● **TASK BRIEF**: Filter the records, keeping every line that has the string "depth".

+++

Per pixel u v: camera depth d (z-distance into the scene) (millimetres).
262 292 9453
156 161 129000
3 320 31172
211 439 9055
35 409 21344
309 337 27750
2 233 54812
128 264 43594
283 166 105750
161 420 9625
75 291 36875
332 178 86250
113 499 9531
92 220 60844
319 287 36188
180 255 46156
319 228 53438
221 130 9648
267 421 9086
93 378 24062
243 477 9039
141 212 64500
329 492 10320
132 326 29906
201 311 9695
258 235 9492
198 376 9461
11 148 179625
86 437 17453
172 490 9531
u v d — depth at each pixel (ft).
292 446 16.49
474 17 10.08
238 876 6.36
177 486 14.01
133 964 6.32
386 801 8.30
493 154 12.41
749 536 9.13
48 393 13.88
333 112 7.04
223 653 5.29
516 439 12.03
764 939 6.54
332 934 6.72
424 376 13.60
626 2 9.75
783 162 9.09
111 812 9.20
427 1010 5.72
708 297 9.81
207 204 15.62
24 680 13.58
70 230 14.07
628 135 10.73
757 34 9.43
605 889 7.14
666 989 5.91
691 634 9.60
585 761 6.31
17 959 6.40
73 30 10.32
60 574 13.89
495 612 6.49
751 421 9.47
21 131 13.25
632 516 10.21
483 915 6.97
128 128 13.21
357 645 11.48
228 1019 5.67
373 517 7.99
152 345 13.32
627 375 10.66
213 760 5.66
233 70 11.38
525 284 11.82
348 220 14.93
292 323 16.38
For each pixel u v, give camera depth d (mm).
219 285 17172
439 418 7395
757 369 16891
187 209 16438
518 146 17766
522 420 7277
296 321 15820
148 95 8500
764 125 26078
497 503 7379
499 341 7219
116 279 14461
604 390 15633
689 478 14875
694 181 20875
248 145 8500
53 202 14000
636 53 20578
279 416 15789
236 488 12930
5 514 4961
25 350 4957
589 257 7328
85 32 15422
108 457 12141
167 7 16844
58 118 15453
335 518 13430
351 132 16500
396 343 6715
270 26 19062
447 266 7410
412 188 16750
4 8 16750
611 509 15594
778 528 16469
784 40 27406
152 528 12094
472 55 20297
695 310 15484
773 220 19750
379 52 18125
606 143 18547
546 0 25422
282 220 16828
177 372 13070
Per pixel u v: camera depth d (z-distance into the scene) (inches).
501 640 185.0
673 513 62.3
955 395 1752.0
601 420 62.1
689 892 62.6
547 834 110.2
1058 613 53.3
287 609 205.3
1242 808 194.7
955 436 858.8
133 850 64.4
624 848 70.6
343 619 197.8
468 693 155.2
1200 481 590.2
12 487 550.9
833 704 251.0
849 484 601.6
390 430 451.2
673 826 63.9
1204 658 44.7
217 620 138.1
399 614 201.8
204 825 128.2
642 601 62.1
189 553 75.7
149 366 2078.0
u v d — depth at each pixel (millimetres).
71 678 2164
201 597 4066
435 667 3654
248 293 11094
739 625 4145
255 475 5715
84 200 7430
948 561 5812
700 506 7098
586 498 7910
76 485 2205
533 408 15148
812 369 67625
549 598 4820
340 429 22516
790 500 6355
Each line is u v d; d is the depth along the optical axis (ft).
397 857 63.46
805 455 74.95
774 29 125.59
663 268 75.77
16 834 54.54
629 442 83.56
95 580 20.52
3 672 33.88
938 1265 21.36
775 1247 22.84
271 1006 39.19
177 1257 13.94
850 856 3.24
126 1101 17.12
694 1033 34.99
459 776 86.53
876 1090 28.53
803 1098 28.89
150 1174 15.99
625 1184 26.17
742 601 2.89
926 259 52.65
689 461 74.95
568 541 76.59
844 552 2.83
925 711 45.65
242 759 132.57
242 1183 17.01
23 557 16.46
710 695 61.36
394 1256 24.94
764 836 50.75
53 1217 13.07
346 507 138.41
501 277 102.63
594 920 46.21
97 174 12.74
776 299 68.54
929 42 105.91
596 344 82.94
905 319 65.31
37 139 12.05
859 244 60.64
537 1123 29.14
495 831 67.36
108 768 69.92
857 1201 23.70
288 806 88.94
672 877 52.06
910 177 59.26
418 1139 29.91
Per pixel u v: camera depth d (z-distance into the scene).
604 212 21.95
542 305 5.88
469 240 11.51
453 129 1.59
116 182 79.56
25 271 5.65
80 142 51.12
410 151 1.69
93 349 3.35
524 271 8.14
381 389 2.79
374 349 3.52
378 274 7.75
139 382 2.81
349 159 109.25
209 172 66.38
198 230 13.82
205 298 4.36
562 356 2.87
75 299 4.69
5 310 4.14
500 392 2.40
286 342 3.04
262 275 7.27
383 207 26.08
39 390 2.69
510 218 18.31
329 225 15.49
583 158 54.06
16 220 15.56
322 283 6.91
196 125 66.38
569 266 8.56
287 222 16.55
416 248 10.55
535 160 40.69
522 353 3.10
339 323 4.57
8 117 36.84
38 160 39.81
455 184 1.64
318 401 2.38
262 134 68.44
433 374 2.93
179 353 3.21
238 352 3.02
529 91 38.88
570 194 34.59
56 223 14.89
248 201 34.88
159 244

+++

● **EXERCISE RESULT**:
Per pixel u v: camera depth d (z-distance into the scene) (millimetres).
u v d — depth at each pixel (ft).
For each pixel u v, give camera depth d (mm).
Per pixel u v: camera depth d (z-distance into the scene) (inches).
u v d — depth at each pixel (millimetres).
Each line is u v d; d is the depth along the optical axis (ft).
Per pixel u v: camera depth d (z-distance into the scene).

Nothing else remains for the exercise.